Nigeria’s oil pipeline vandalism hits an all-time high of 115 per cent in July this year after the figure of the June attacks stood at 77 per cent indicating that 106 pipeline points were breached against the 60 points vandalised in May.
The Ministry, though yet to receive funding for its capital projects under the 2019 budget, has identified petroleum pipeline infrastructure rebirth as a priority in the coming year.
Details of the Ministry’s budget documents for 2019 and 2020, indicated that it would focus on about 13 capital projects, as most of its agencies, comprising about 12 departments and eight parastatals are either not funded or partially funded.

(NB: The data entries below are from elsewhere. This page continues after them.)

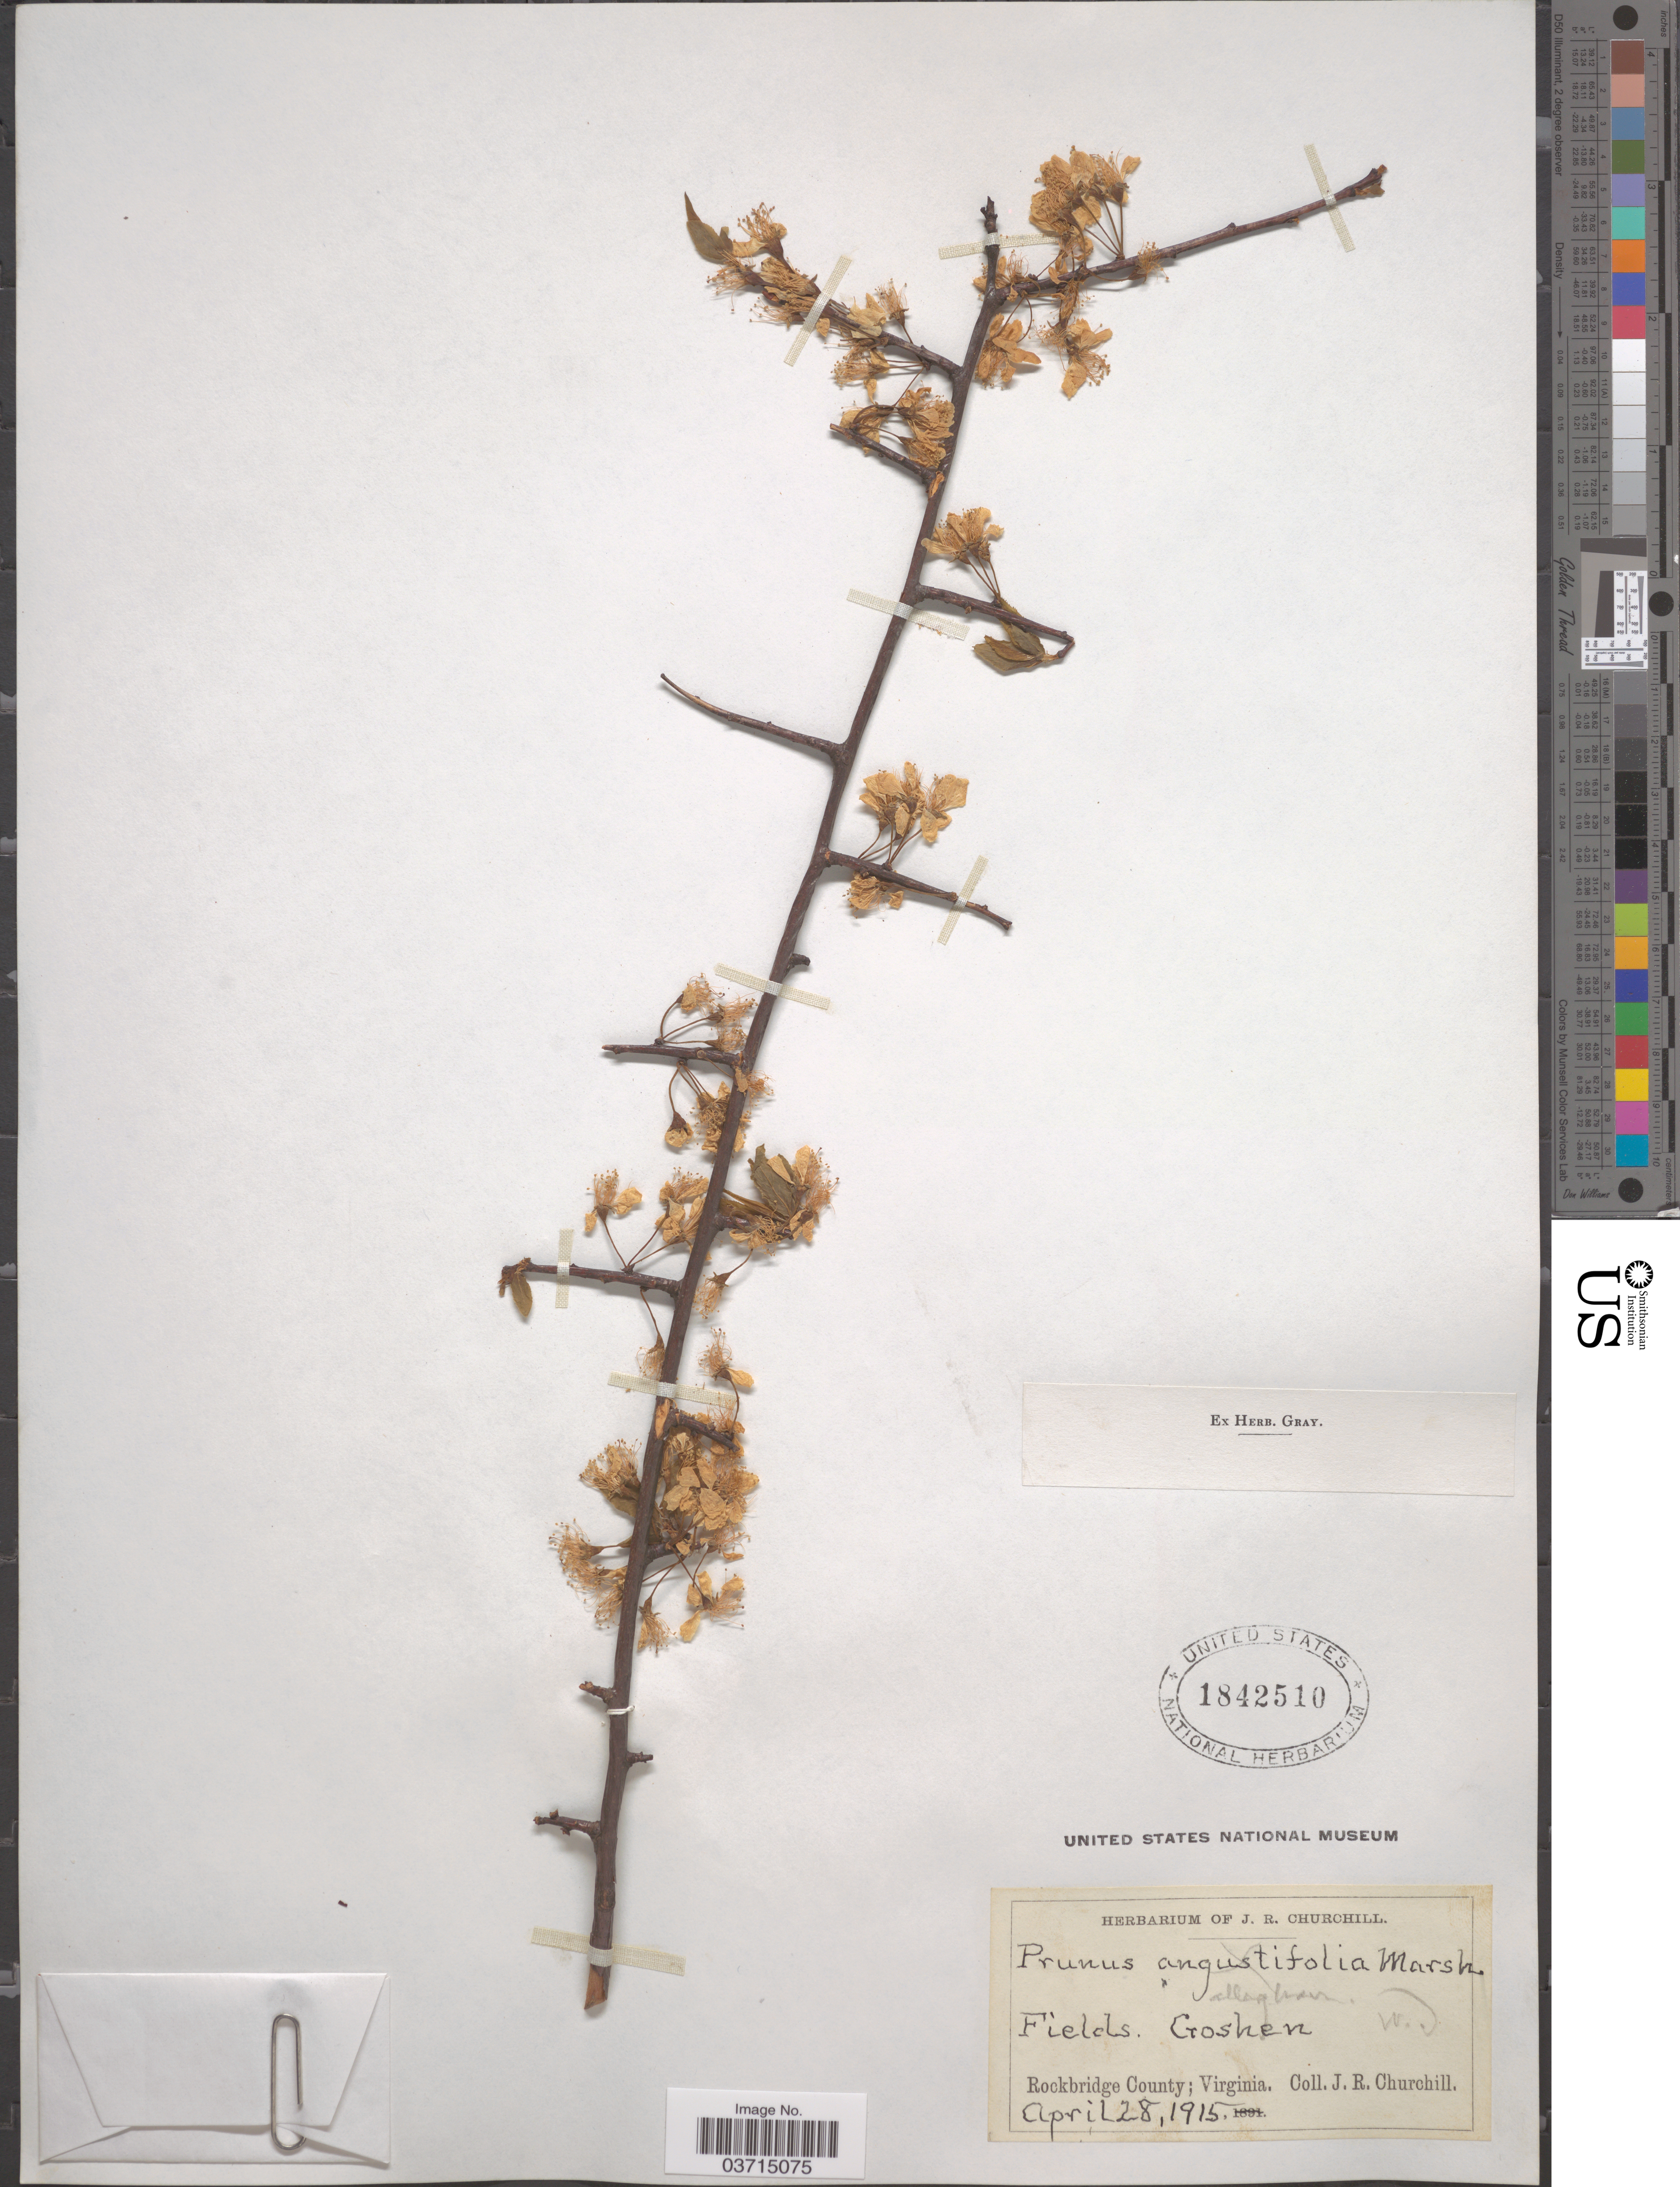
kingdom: Plantae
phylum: Tracheophyta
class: Magnoliopsida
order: Rosales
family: Rosaceae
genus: Prunus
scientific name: Prunus alleghaniensis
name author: Porter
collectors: J. Churchill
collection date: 1915-04-28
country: United States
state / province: Virginia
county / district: Rockbridge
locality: Goshen. Rockbridge County.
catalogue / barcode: US 1842510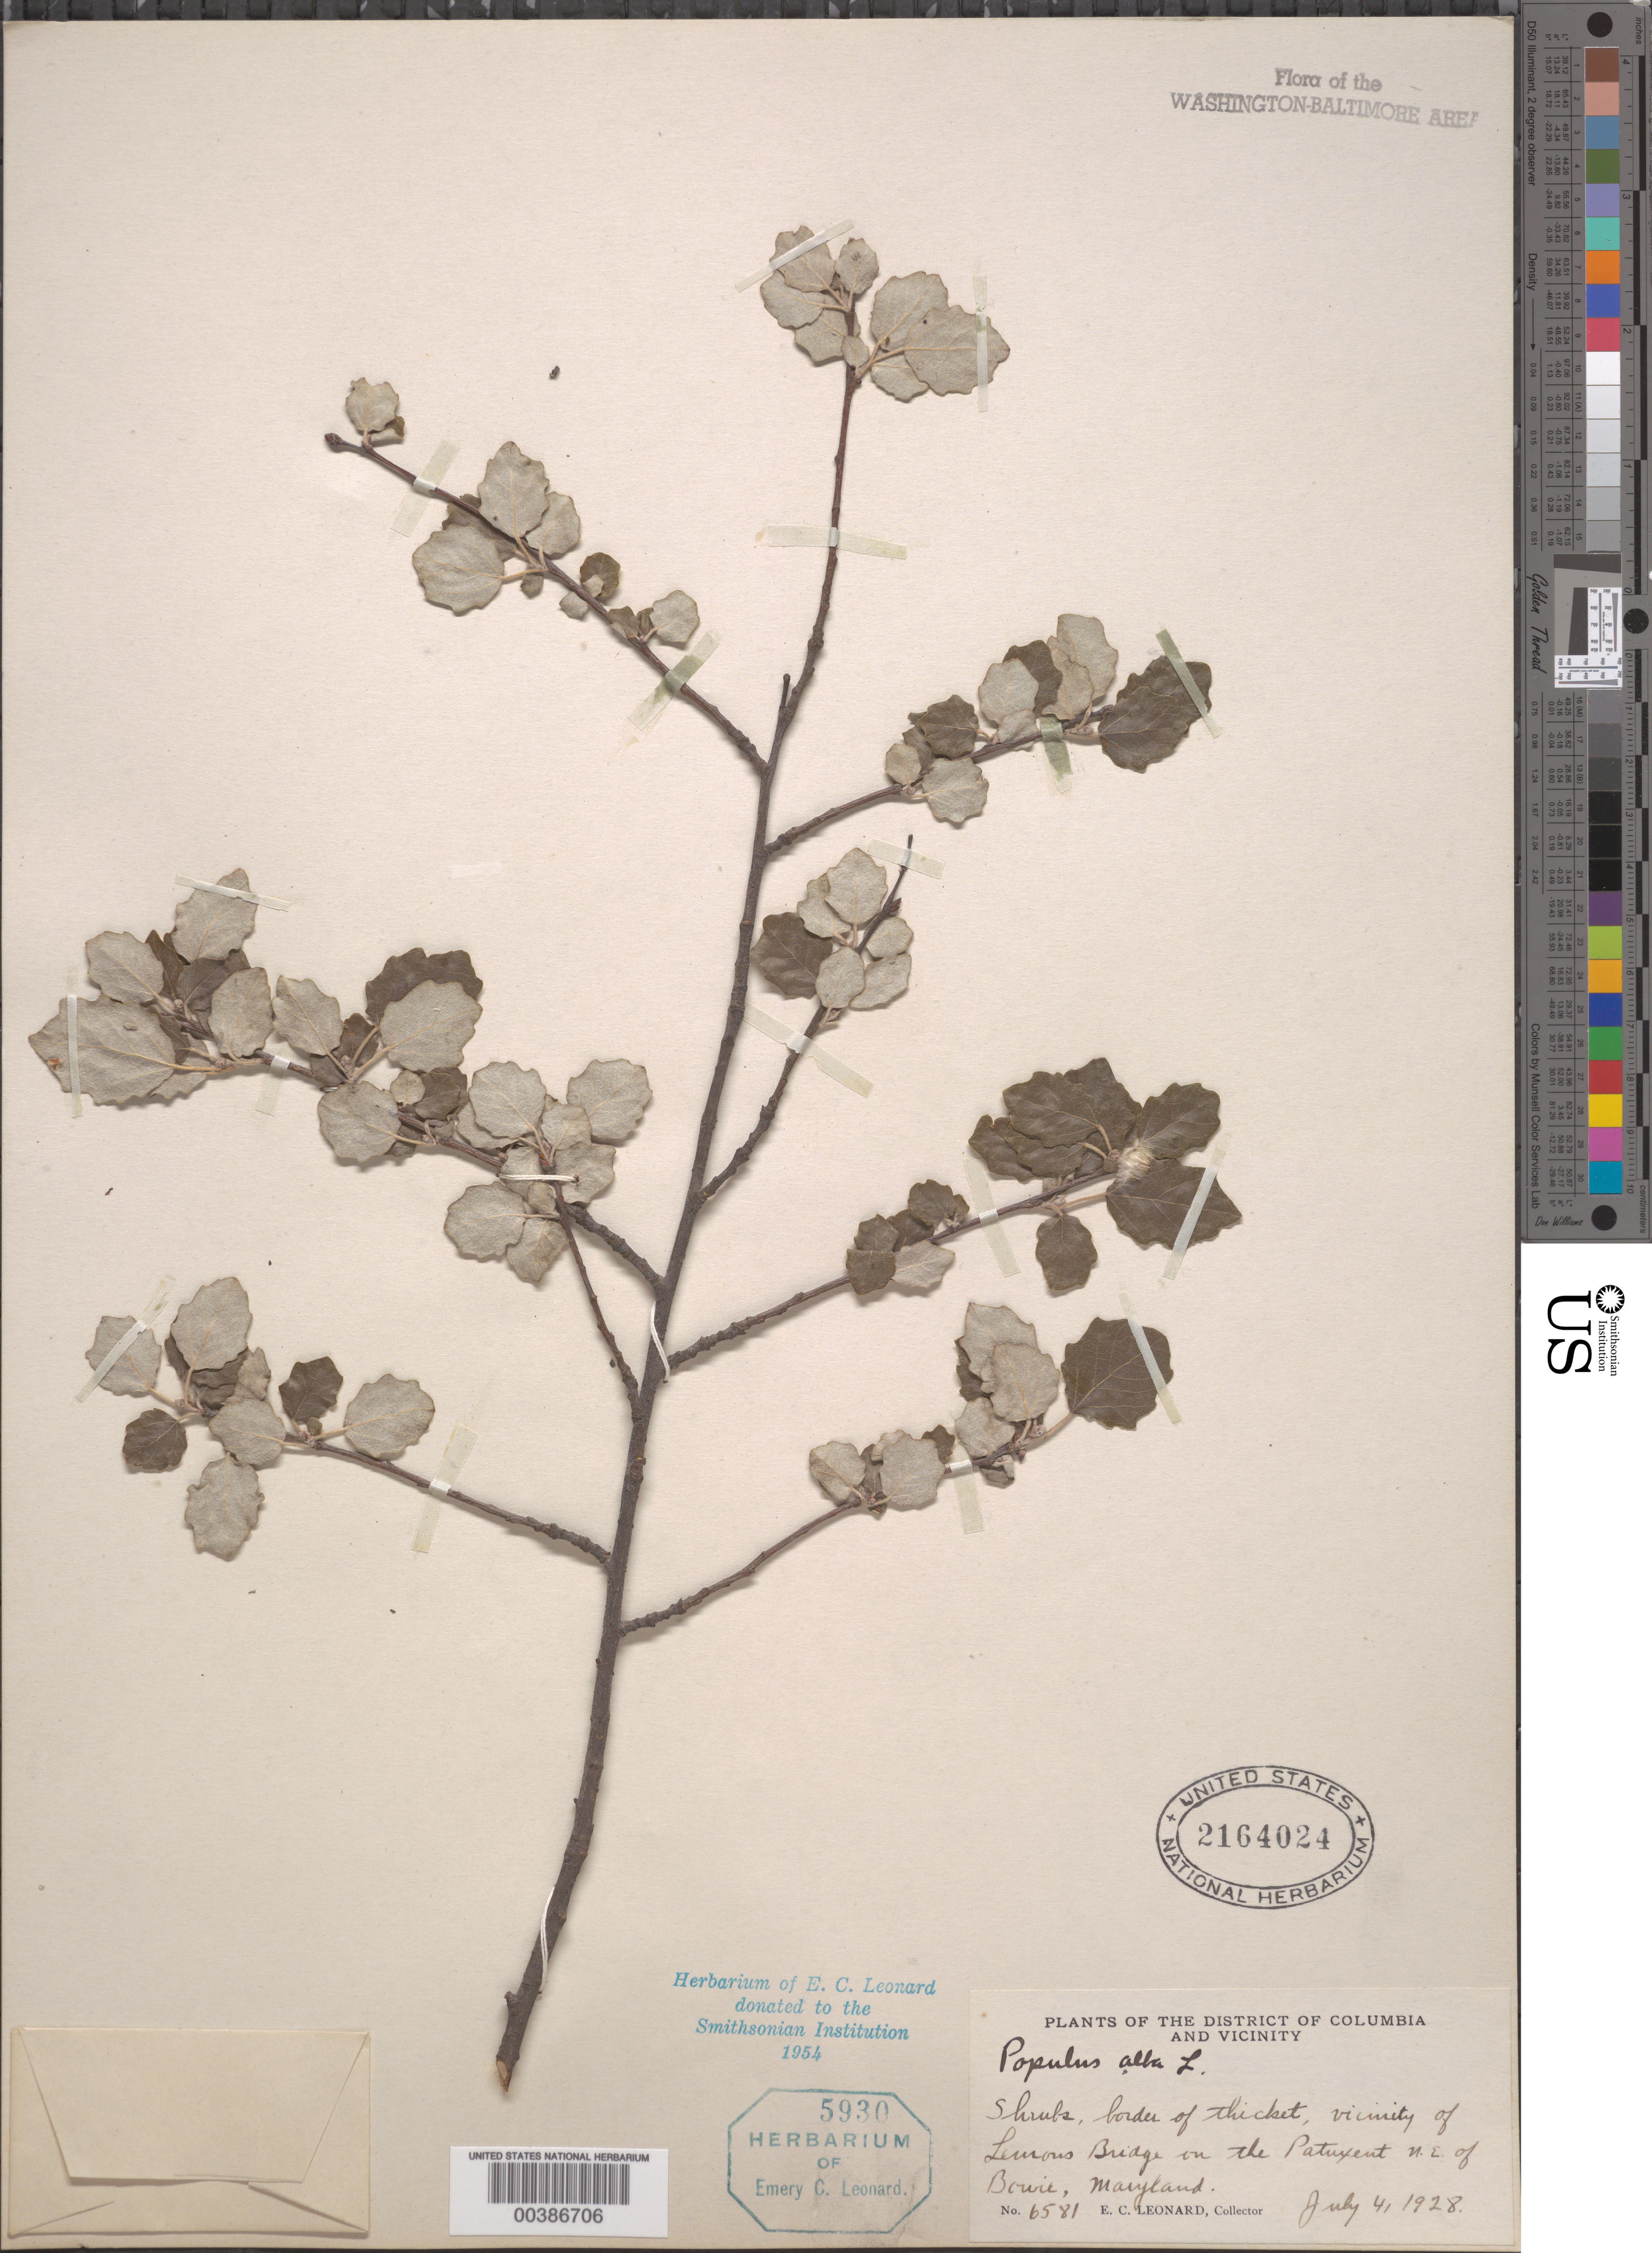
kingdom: Plantae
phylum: Tracheophyta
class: Magnoliopsida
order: Malpighiales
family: Salicaceae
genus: Populus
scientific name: Populus alba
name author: L.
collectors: E. C. Leonard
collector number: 6581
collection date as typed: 04 Jul 1928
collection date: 1928-07-04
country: United States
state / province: Maryland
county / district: Prince George's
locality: Lemmons Bridge, Patuxent River, northeast of Bowie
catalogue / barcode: US 2164024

In the 2020 Appropriation Bill, the Ministry admitted that the country’s pipeline infrastructure has been under intense pressure due to aging, vandalism, and leakages thereby negatively impacting the economy.
A total of N2.9 billion was voted by the Ministry, which planned to expend about N690 million on personnel, N736 million on overheads and N1.4 billion on capital projects.
In 2019, the Ministry budgeted N709 million for personnel of which N478 million has been released by the office of the Accountant General of the Federation, N711 million for the overhead of which N257 million has been disbursed, and N1.4 billion for a capital project of which no fund has been released.
While Nigeria has been unable to meet crude oil production targets, the Ministry insisted that the production would hit 3 million barrels per day, in efforts to support the next level agenda of the current administration.
It noted that the pipeline project would serve as a key stimulant for the infrastructural renaissance of the pipeline systems to trigger accelerated increased production in the Nigerian oil and gas industry.
This comes when stakeholders urged collaborative measures that would bring a lasting solution to pipeline vandalism as the country recorded a total of 45,347 pipeline breaks in the past 18 years, with as much as 22 million barrels of crude were reportedly stolen in the first half of 2019.
The Ministry equally revealed that it would improve the oil and gas database in the country, to serve as a one-stop-shop data collection, harmonisation, and efficient management for its parastatals and other stakeholders in the industry.
The documents noted that a Niger Delta Development Compact has been developed and presently awaiting approval of the Federal Executive Council in efforts to ensure the realisation of developmental projects in the region, through compact accountability and transparency to help ease restiveness in the region.